We can see power from the wall is 372W. At this mark the PSU efficiency should be around 89.5% going by this review. We can therefore use mathematics to determine this to be about 330W. This is when gaming. Once we take into account the higher power consumption of the CPU and, if what he said about his 270X having a single 6-pin, likely lower power consumption of the GPU, I say 300W under load would be a solid estimate. My estimate was low because I was going by memory of the 270X, but now that I did the mathematics it should be between both our estimates. So I do admit my estimate was low. But, this calculation I just performed would still run within the specifications of the power supply.
 


I did miss that note on the PSU about the combined 12V rails being 300W. But nonetheless, based on my calculations and seemingly your own, it should be just right. Plus OP is using old parts anyway - let's face it, he probably got these things dirt cheap or most of these parts are old. Probably doesn't want to buy a new PSU since something decent costs like $60.

I, too, am wondering if OP was correct about single 6-pin.
 

CTurbo

Pizza Monster
Moderator
@rayder8989 consider this your one and only warning for language and personal attacks.
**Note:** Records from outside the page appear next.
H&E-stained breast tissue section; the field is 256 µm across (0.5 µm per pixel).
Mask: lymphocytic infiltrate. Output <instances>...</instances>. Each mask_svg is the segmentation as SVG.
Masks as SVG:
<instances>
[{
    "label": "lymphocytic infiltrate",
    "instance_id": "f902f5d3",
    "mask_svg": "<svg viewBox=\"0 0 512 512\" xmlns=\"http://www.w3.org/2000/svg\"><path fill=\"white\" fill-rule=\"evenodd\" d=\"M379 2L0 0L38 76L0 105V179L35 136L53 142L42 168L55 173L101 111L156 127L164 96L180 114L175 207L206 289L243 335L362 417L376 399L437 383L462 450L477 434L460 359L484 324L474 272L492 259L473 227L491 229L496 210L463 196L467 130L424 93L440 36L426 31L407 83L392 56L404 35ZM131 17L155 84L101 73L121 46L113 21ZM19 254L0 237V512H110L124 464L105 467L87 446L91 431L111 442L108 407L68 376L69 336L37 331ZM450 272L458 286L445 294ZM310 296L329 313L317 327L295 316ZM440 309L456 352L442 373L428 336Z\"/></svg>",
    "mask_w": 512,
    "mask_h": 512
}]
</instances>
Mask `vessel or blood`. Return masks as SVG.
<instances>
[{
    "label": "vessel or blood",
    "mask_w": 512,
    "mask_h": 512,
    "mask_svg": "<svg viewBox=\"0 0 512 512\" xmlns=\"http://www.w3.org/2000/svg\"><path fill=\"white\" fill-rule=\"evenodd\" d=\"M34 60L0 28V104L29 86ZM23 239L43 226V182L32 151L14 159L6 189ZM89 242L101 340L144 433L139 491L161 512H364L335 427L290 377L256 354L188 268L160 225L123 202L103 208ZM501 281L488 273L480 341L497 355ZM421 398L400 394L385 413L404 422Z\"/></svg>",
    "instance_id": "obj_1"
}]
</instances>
It's perfectly acceptable to disagree with somebody on here, but if you cannot present an argument with facts and evidence without resorting to attacking people, you are not going to be here long.
 

bignastyid

Titan
Moderator
Honestly I wouldn't use it for the proposed system. The 12v rail maxed out at 300w when it was new, it's an older model and they do degrade over time so it likely can't handle a 300w load anymore. Also by modern standards is more of a 300w PSU than 400w.

A system with a stock i5 750 will use ~ 150w when the cpu is under full load and the gpu idle. The test was done with a GTX 260 which uses 25w in 2d/idle mode so system would be around ~125w .

A stock 270x can use ~177 under load but a heavily oc'd card like the 270x Toxic can use 200w.

So under load you will be close if not over what the PSU is rated to deliver and being an older unit I would not trust it to reliably power the system under that kind of load.

TL;DR It may work but I wouldn't recommend it.
 


Though in a case like this probably another 10-15W from motherboard, case fans, hard drive I'd assume. Was it Prime95 in this test? I'm willing to admit if his power would be too high (admittedly I made a couple of goofs in this thread). I usually like HardOCP's findings which I think would put his 12V rail usage right below 300W so still in spec.